DOES THE BABY HAVE HIV?
There are two
types of tests that will be performed on your baby to find out if he or
she has HIV. The first is the HIV antibody test. All babies born to a
mom with HIV will test positive for the first several months of their
lives. This does not mean that they have HIV. Rather, it means that the
baby has simply been exposed to his/her mother’s HIV. The second test,
PCR testing, looks for the virus and not just the antibodies to the
virus. It is this test that can tell whether the baby has HIV or not.
This test will be done during the first few days of his/her life.
The PCR test
will be repeated several times on your baby. To know for certain that
your baby is not infected with HIV, the baby must not be breastfeeding
and must have two negative PCR tests, the first at one month (or older)
and the second at four months (or older).
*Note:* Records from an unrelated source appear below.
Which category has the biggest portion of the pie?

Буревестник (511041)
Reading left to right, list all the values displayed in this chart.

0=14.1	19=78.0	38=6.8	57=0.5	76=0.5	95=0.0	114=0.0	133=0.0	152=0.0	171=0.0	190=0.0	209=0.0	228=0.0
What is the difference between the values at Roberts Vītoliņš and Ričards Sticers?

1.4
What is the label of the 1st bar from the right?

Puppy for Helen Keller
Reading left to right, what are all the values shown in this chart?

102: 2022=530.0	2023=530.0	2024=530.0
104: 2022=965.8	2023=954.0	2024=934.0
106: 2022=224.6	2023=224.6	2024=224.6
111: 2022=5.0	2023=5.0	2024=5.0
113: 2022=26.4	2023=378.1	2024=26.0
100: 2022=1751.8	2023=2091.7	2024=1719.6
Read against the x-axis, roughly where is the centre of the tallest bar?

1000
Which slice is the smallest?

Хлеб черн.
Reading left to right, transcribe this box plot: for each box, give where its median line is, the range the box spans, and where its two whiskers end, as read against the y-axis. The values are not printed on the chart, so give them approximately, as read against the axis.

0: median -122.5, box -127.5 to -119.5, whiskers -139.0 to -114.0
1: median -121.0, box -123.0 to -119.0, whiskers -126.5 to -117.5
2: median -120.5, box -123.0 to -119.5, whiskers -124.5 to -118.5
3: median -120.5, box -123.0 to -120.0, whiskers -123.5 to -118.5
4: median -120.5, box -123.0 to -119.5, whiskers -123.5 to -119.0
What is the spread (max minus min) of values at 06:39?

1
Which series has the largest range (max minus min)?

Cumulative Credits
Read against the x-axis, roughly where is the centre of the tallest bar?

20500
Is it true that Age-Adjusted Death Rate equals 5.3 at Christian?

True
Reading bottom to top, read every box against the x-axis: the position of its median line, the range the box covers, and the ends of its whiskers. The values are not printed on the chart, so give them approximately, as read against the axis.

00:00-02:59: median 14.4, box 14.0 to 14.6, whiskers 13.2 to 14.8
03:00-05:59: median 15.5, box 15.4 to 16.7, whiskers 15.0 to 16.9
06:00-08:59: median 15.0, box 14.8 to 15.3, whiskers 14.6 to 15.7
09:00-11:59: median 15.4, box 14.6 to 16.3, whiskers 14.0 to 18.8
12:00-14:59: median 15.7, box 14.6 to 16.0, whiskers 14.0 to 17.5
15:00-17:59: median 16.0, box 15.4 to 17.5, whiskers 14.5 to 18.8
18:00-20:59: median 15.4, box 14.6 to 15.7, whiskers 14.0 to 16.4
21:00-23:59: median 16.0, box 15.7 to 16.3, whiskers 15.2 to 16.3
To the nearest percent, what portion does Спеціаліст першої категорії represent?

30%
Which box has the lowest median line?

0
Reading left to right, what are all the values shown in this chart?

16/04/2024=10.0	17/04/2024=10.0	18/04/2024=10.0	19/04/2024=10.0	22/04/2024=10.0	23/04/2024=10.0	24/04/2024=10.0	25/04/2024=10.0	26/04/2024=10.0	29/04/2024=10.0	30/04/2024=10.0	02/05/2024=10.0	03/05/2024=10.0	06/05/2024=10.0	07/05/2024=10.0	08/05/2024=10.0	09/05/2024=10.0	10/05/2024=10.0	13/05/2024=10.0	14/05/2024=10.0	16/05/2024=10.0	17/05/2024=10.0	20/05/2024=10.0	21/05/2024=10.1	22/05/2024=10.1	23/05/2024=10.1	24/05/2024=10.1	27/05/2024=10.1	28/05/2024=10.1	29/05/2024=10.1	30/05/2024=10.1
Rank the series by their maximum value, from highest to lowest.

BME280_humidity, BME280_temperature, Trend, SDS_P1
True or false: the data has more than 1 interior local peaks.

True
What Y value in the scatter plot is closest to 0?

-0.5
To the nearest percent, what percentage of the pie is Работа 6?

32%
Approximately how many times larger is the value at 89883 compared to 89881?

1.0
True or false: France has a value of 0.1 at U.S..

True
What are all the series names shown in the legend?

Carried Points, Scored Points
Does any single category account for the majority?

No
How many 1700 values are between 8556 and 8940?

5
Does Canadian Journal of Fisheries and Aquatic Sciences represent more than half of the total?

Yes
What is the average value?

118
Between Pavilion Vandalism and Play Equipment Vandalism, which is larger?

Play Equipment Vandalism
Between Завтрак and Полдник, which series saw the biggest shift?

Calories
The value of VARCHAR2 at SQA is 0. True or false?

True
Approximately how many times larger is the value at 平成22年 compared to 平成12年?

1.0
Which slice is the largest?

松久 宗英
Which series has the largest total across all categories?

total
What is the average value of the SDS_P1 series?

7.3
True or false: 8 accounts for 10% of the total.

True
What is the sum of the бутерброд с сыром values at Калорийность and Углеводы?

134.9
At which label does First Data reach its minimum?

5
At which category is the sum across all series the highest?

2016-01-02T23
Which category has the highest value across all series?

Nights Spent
Many experts confirm the
HIV-negative status of the baby with an HIV antibody test at age 12 to
18 months. To be diagnosed with HIV, a baby must have two positive PCR
tests.
Again, just
because you have HIV does not mean you can’t have a healthy pregnancy
and baby. In fact, obstetrician from Regency Medical Centre confirmed to
serve an HIV-positive patient who followed her regimen and had a
healthy pregnancy, and an uncomplicated vaginal birth. She and her
husband welcomed a healthy HIV-negative baby into the world. It can be
done, and it is done by lots of women.